Impossible de ne pas évoquer le Moulin-Rouge et ses spectacles grandioses dans La Revue des revues de Joe Francis et Alex Nalpas (1927) où l’on peut admirer les plus célèbres danseuses telle que Joséphine Baker, et dans le fascinant Moulin Rouge d’Ewald-André Dupont (1928). Autre film britannique, signé Alfred Hitchcock, The Pleasure Garden (1925) confronte le destin de deux danseuses et leurs visions divergentes de la gloire et de l’amour, un film délicieusement drôle et noir. L’immense succès du charleston est foisonnant et donne lieu à de nombreux hommages, de Charley Bowers préparant un concours, au couple Jean Renoir-Catherine Hessling à la rencontre de l’artiste et danseur américain Johnny Hudgins. Mae Murray, danseuse aux Ziegfeld Follies de Broadway avant le cinéma, incarne en 1924 une version moderne de Circé, et offre dans ce film des scènes de danse endiablées, excessives et emblématiques, tout à son image.

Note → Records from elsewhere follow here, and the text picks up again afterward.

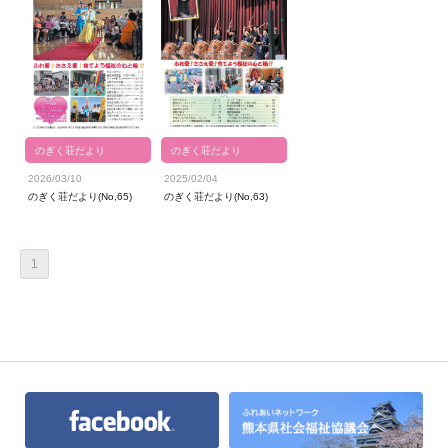
のぎく荘だより
のぎく荘だより
2026/03/10
2025/02/04
のぎく荘だより(No,65)
のぎく荘だより(No,63)
1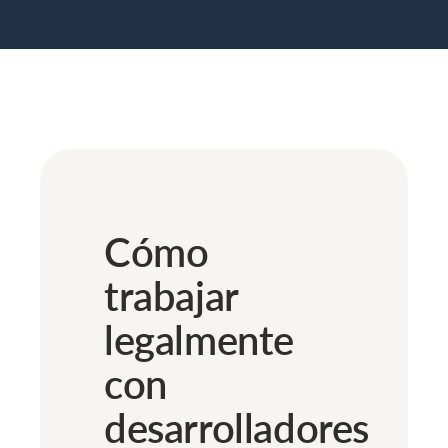
Cómo
trabajar
legalmente
con
desarrolladores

La danse s’est naturellement et parfaitement intégrée au récit cinématographique, bien que le geste dansé apparaisse sous des formes diverses : performances, tableaux chorégraphiques, attractions, parodies, rêves, scènes comiques, moments d’érotisme, recherche avant-gardiste. Comme l’écrit Nicole Brenez : « … la danse joue un rôle structurant, précisément parce qu’elle est indue, déplacée, déplaçante : elle est la conductibilité même. » (De la figure en général et du corps en particulier. L'invention figurative au cinéma. Ed. De Boeck Supérieur, 1998)

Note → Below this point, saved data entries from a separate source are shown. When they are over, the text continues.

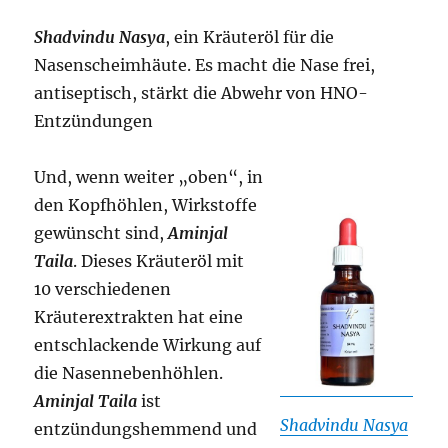
Shadvindu Nasya
, ein Kräuteröl für die
Nasenscheimhäute. Es macht die Nase frei,
antiseptisch, stärkt die Abwehr von HNO-
Entzündungen
Und, wenn weiter „oben“, in
den Kopfhöhlen, Wirkstoffe
gewünscht sind,
Aminjal
Taila
. Dieses Kräuteröl mit
10 verschiedenen
Kräuterextrakten hat eine
entschlackende Wirkung auf
die Nasennebenhöhlen.
Aminjal Taila
ist
Shadvindu Nasya
entzündungshemmend und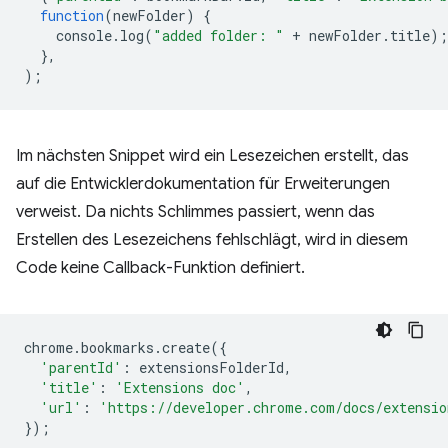
function
(
newFolder
)
{
console
.
log
(
"added folder: "
+
newFolder
.
title
);
},
);
Im nächsten Snippet wird ein Lesezeichen erstellt, das
auf die Entwicklerdokumentation für Erweiterungen
verweist. Da nichts Schlimmes passiert, wenn das
Erstellen des Lesezeichens fehlschlägt, wird in diesem
Code keine Callback-Funktion definiert.
chrome
.
bookmarks
.
create
({
'parentId'
:
extensionsFolderId
,
'title'
:
'Extensions doc'
,
'url'
:
'https://developer.chrome.com/docs/extensio
});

Ce cycle est ponctué d’évènements inédits, à commencer par une rencontre entre Elisabeth Platel, directrice de l’école de danse de l’Opéra national de Paris, et le pianiste compositeur Jean-François Zygel sur le thème de la musique, de la danse et du cinéma. Marion Carrot présente son passionnant ouvrage Danser dans les films muets, une expérience moderne (Ed. PUR-cinéma, 2023) lors d’une séance-signature et la présentation du film Paris Girls d’Henry Roussell (1929). En plus des accompagnements par les pianistes issus de la classe d’improvisation de Jean-François Zygel, le cycle propose quatre ciné-concerts exceptionnels. Circé est accompagné par un trio de jazz, Kolia Chabanier au piano, Émile Parisien au saxophone et Ariel Tessier aux percussions. La toute nouvelle restauration de L’Etoile du génie par la Fondation Pathé est accompagnée par Demian Martin au piano et Maya Devane au violoncelle. Le programme de cinéma expérimental intitulé Danse affranchie, présenté par Sébastien Ronceray, est accompagné par Aidje Tafial à la batterie et ordinateur. Enfin, le film Salomé est accompagné par Émile Sornin au piano et aux synthétiseurs, Arnaud Seche à la flute traversière et Maxime Daoud à la guitare et aux synthétiseurs, à l’occasion d’une création coproduite par le Festival La Rochelle Cinéma, la Fondation Jérôme Seydoux-Pathé, BulCiné (Nantes) et l'association Ciné Ma Passion (Pau).